You have to ask: why on earth did the Attorney ram through the sedition laws if he ‘anticipated and expected’ such stinging criticism from the Law Reform Commission? Why did he not simply accept the view of Labor, of his backbench, of the Senate committee and, now, of the ALRC that 14th century sedition laws designed to stifle criticism of the government are not the right vehicle to deal with the 21st century problems of terrorism and community violence? If that is the best spin he can put on this exposure of his ineptitude, then the Attorney’s career has truly descended, almost into the realms of some sort of tragicomedy.

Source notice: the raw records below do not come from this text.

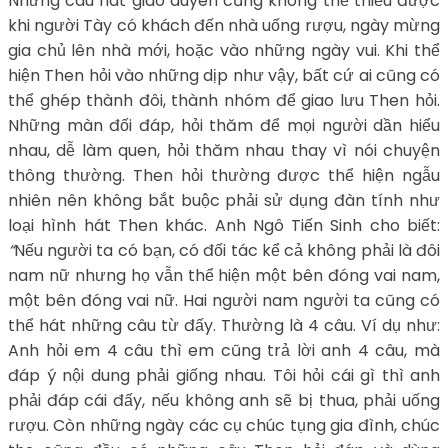
Những câu hát giao duyên cũng không thể thiếu được
khi người Tày có khách đến nhà uống rượu, ngày mừng
gia chủ lên nhà mới, hoặc vào những ngày vui. Khi thể
hiện Then hỏi vào những dịp như vậy, bất cứ ai cũng có
thể ghép thành đôi, thành nhóm để giao lưu Then hỏi.
Những màn đối đáp, hỏi thăm để mọi người dần hiểu
nhau, dễ làm quen, hỏi thăm nhau thay vì nói chuyện
thông thường. Then hỏi thường được thể hiện ngẫu
nhiên nên không bắt buộc phải sử dụng đàn tính như
loại hình hát Then khác. Anh Ngô Tiến Sinh cho biết:
“
Nếu người ta có bạn, có đối tác kể cả không phải là đôi
nam nữ nhưng họ vẫn thể hiện một bên đóng vai nam,
một bên đóng vai nữ. Hai người nam người ta cũng có
thể hát những câu từ đấy. Thường là 4 câu. Ví dụ như:
Anh hỏi em 4 câu thì em cũng trả lời anh 4 câu, mà
đáp ý nội dung phải giống nhau. Tôi hỏi cái gì thì anh
phải đáp cái đấy, nếu không anh sẽ bị thua, phải uống
rượu. Còn những ngày các cụ chúc tụng gia đình, chúc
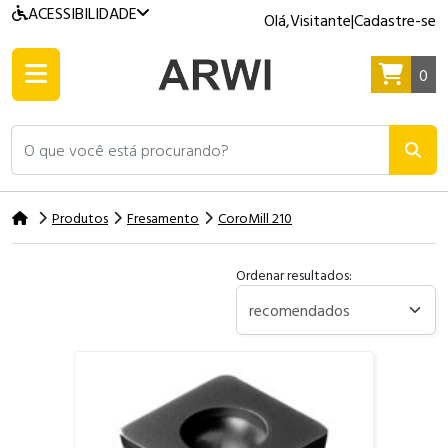
ACESSIBILIDADE
Olá,
Visitante
|
Cadastre-se
0
O que você está procurando?
Produtos
Fresamento
CoroMill 210
Ordenar resultados:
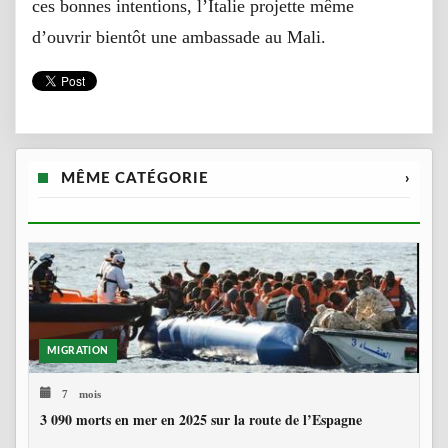
ces bonnes intentions, l’Italie projette même
d’ouvrir bientôt une ambassade au Mali.
MÊME CATÉGORIE
›
MIGRATION
7 mois
3 090 morts en mer en 2025 sur la route de l’Espagne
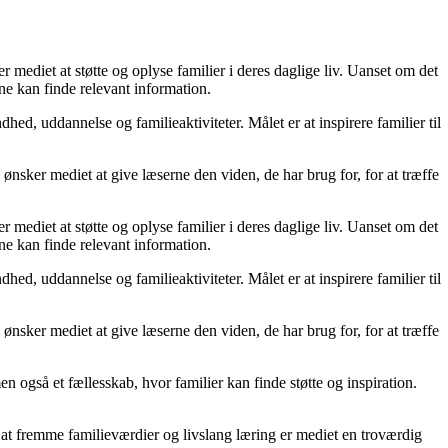
r mediet at støtte og oplyse familier i deres daglige liv. Uanset om det
rne kan finde relevant information.
d, uddannelse og familieaktiviteter. Målet er at inspirere familier til
ønsker mediet at give læserne den viden, de har brug for, for at træffe
r mediet at støtte og oplyse familier i deres daglige liv. Uanset om det
rne kan finde relevant information.
d, uddannelse og familieaktiviteter. Målet er at inspirere familier til
ønsker mediet at give læserne den viden, de har brug for, for at træffe
en også et fællesskab, hvor familier kan finde støtte og inspiration.
 at fremme familieværdier og livslang læring er mediet en troværdig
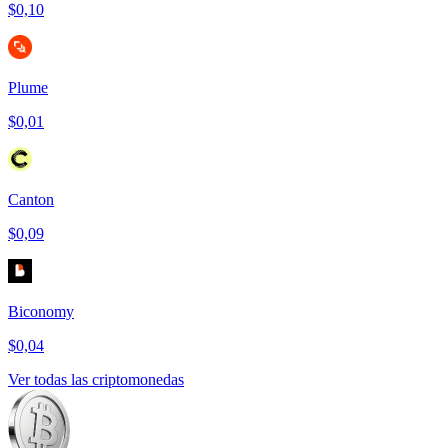
$0,10
Plume
$0,01
Canton
$0,09
Biconomy
$0,04
Ver todas las criptomonedas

We saw the same pattern on the bankruptcy anti-avoidance laws. Early in 2005, the Attorney opposed outright Labor’s plan to improve the clawback provisions against those high-flying bankrupts who hide their assets in the names of families and related entities. Early in 2006, the Attorney’s own plan included Labor’s suggestion that he had opposed 12 months before—again, the height of arrogance and the fall of incompetence. Now we are seeing something similar with the family relationship centres. The Attorney has been swanning about the country talking about these centres and plans a trip in July to open all of these new centres.